Polícia de L.A. já testou tecnologia "Big Brother" em 2012


Por vezes vamos brincando com a ideia de que será uma questão de tempo até que se possa ter acesso a tecnologia que nos disponibilize algo do estilo da visão de satélite que temos no Google Maps, mas em tempo real, deixando-nos ver tudo o que se passa (ou passou) em qualquer ponto do mundo. Mas há quem já tenha tido acesso a tecnologia idêntica... sem ser a brincar.

Na Califórnia, as forças da autoridade testaram secretamente um programa piloto no qual um município foi continuamente vigiado por um avião que disponibilizava o registo de imagens aéreas de alta-resolução, que podiam ser utilizadas para vigiar tudo o que por lá se fizesse. Os polícias podiam fazer zoom de qualquer parte da cidade ao ponto de verem os veículos e pessoas; e também parar as imagens e recuar no tempo para analisarem os seus percursos.

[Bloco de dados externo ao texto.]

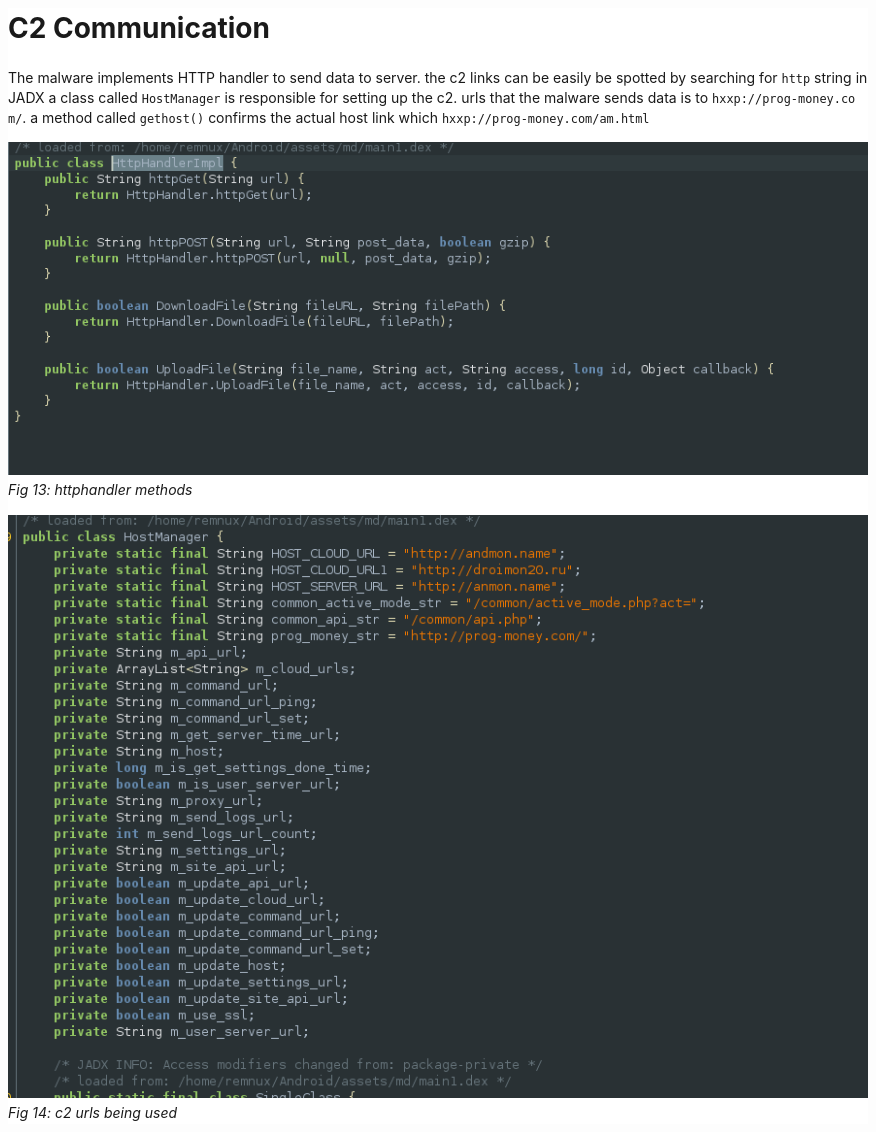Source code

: 
# C2 Communication

The malware implements HTTP handler to send data to server. the c2 links can be easily be spotted by searching for `http` string in JADX a class called `HostManager` is responsible for setting up the c2. urls that the malware sends data is to `hxxp://prog-money.com/`. a method called `gethost()` confirms the actual host link which `hxxp://prog-money.com/am.html`

![](assets/ss/andromonitor/13.PNG)
*Fig 13: httphandler methods* 

![](assets/ss/andromonitor/14.PNG)
*Fig 14: c2 urls being used* 
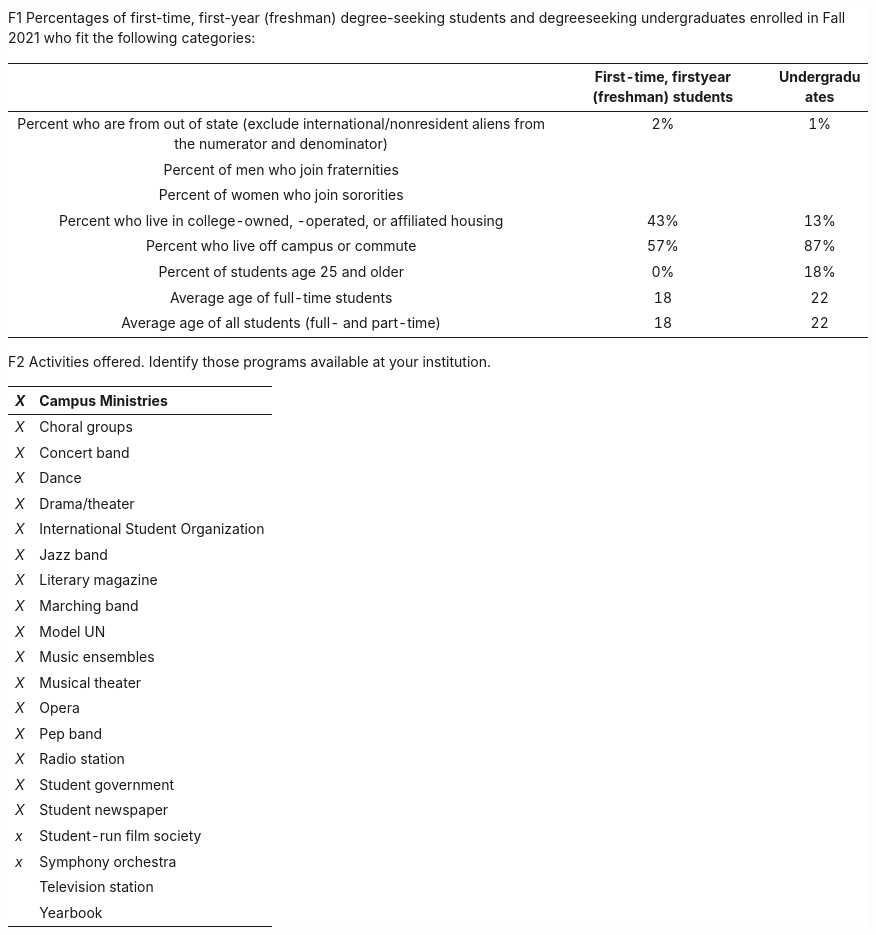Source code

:F1 Percentages of first-time, first-year (freshman) degree-seeking students and degreeseeking undergraduates enrolled in Fall 2021 who fit the following categories:

|  | First-time, firstyear (freshman) students | Undergraduates |
| :--: | :--: | :--: |
| Percent who are from out of state (exclude international/nonresident aliens from the numerator and denominator) | $2 \%$ | $1 \%$ |
| Percent of men who join fraternities |  |  |
| Percent of women who join sororities |  |  |
| Percent who live in college-owned, -operated, or affiliated housing | $43 \%$ | $13 \%$ |
| Percent who live off campus or commute | $57 \%$ | $87 \%$ |
| Percent of students age 25 and older | $0 \%$ | $18 \%$ |
| Average age of full-time students | 18 | 22 |
| Average age of all students (full- and part-time) | 18 | 22 |

F2 Activities offered. Identify those programs available at your institution.

| $X$ | Campus Ministries |
| :-- | :-- |
| $X$ | Choral groups |
| $X$ | Concert band |
| $X$ | Dance |
| $X$ | Drama/theater |
| $X$ | International Student Organization |
| $X$ | Jazz band |
| $X$ | Literary magazine |
| $X$ | Marching band |
| $X$ | Model UN |
| $X$ | Music ensembles |
| $X$ | Musical theater |
| $X$ | Opera |
| $X$ | Pep band |
| $X$ | Radio station |
| $X$ | Student government |
| $X$ | Student newspaper |
| $x$ | Student-run film society |
| $x$ | Symphony orchestra |
|  | Television station |
|  | Yearbook |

Por um lado é fácil ver o interesse desta tecnologia: no caso de um qualquer roubo ou crime, poderia-se seleccionar o momento do crime e seguir os criminosos, vendo de onde tinham vindo e para onde tinham ido. Imaginando-se o mesmo a nível global, seria tecnologia que permitiria, por exemplo seguir o percurso do voo 370 das linhas aéreas da Malásia e ver o que se tinha passado; assim como o de muitos outros casos.

Só que por outro lado também é fácil imaginar todo o potencial para abuso desta tecnologia, e que facilmente poderia fazer com que um estado dito "democrático" fosse tentado a influenciar de forma menos democrática o comportamento dos seus cidadãos ditos indesejados ou subversivos - que poderiam começar por ser criminosos... mas rapidamente passar a englobar todos os que fossem críticos desse governo, ou que meramente tivessem assistido a algum evento da oposição (com a assistência das imagens, era fácil ver quem lá teria estado, e de/para onde vinha/ia).

Mas independentemente disto, se a tecnologia existe (e existe, como aqui fica comprovado, e isto foi em 2012) e já tem sido utilizado em palcos de guerra para controlar e monitorizar zonas hostis; é inevitável que venha a ser utilizada em situações civis - quer seja de forma pública ou... não tão pública. E novamente friso que a solução para isto é apenas uma: se a ideia é dizermos adeus à privacidade; então que todos estes dados seja disponibilizados livremente para todos; e não apenas para as ditas "forças da autoridade". Pois afinal, se a ideia é poder controlar todos... convinha não haver excepções à regra.

Até lá... se começarem a ver um avião a sobrevoar continuamente a vossa cidade/região... se calhar não é questão de estarem a ser paranóicos.

1 comentário:

  1. Todos os dias há 4 drones sobre lisboa e dois sobre o Porto! E isso desde Outubro de 2012.